* _Task prompt_: From the first entry to the last, copy everything exactly except the pictures.

* _Data provided_:
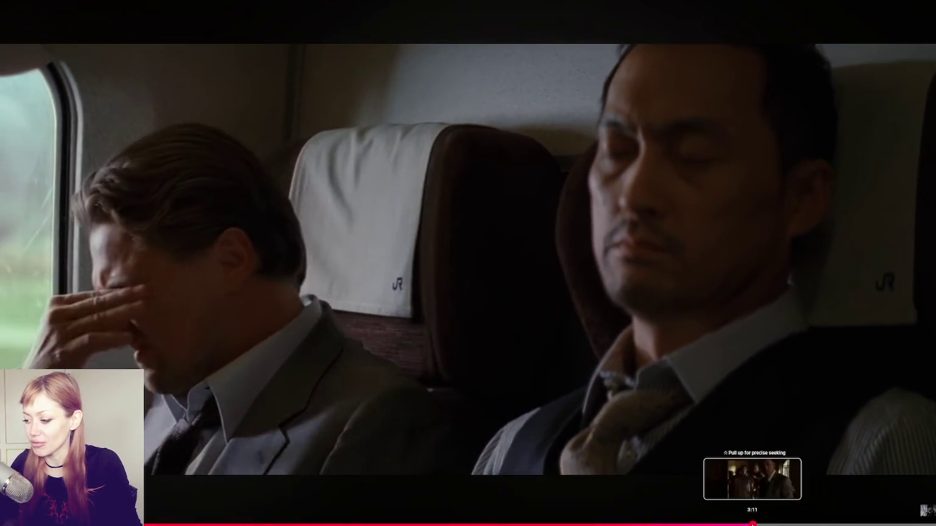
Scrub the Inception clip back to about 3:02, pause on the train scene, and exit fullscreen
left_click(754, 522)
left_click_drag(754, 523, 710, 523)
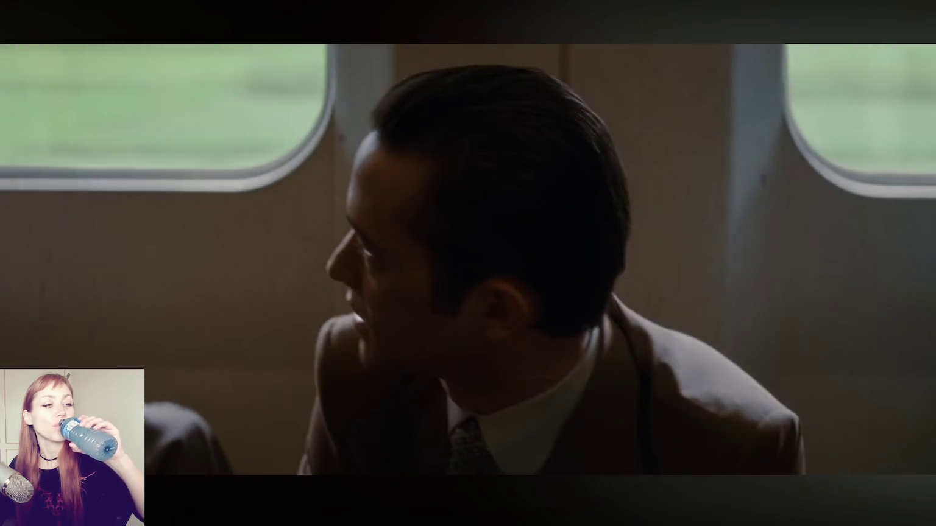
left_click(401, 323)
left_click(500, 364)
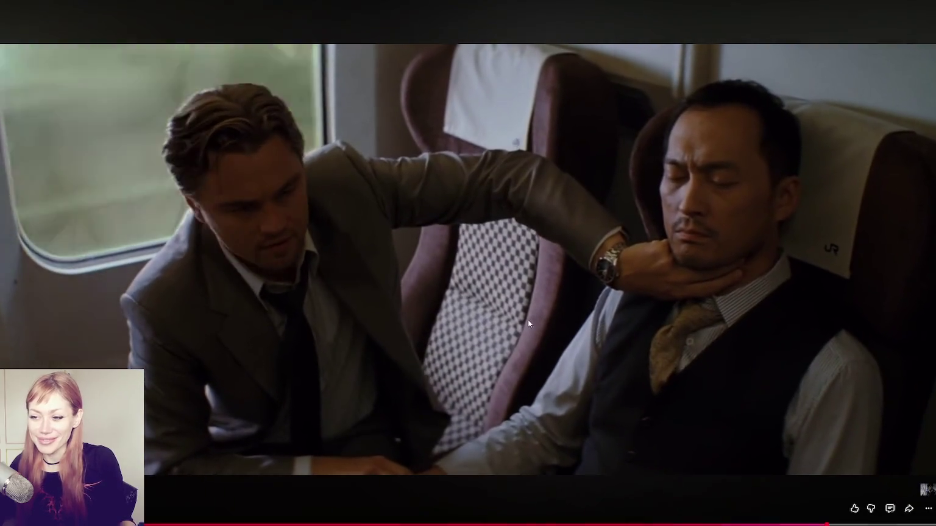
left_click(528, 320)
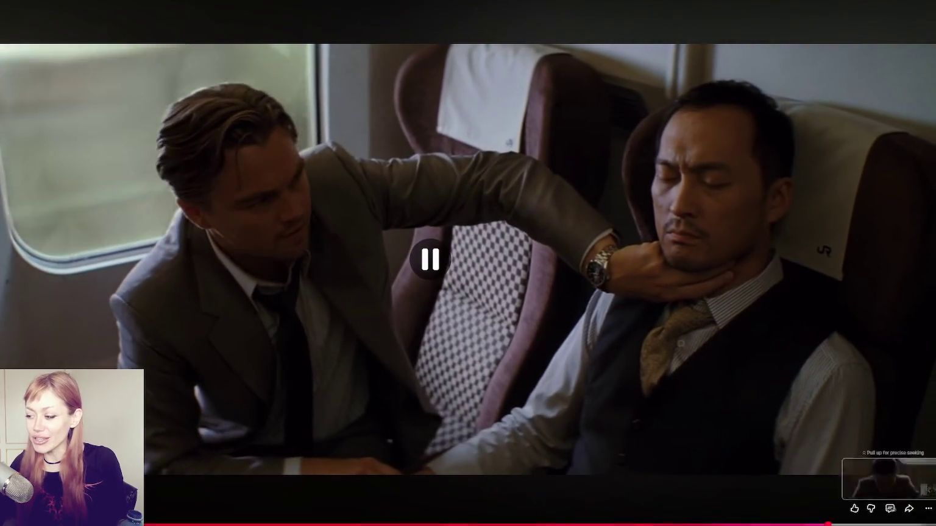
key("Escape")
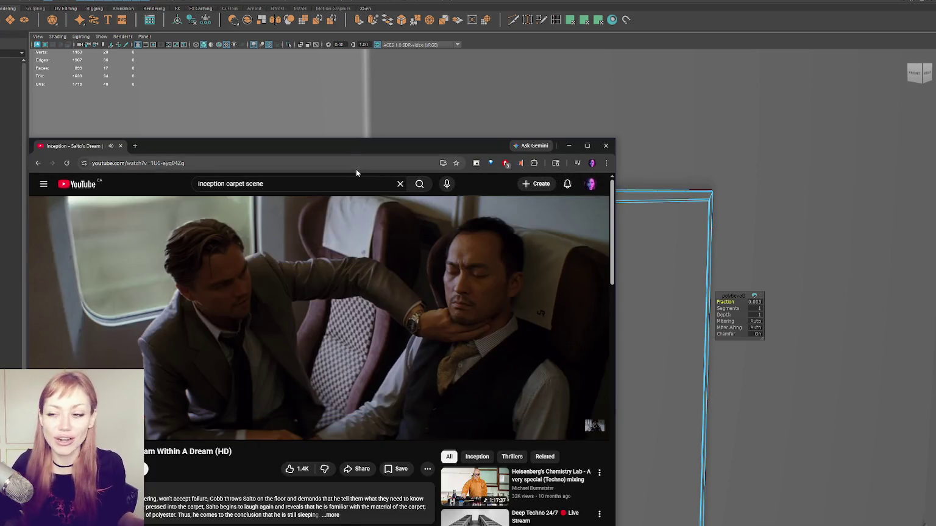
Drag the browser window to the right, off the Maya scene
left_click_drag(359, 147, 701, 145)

* _Written response_:
Scrub the Inception clip back to about 3:02, pause on the train scene, and exit fullscreen
left_click(754, 522)
left_click_drag(754, 523, 710, 523)
left_click(401, 323)
left_click(500, 364)
left_click(528, 320)
key("Escape")
Drag the browser window to the right, off the Maya scene
left_click_drag(359, 147, 701, 145)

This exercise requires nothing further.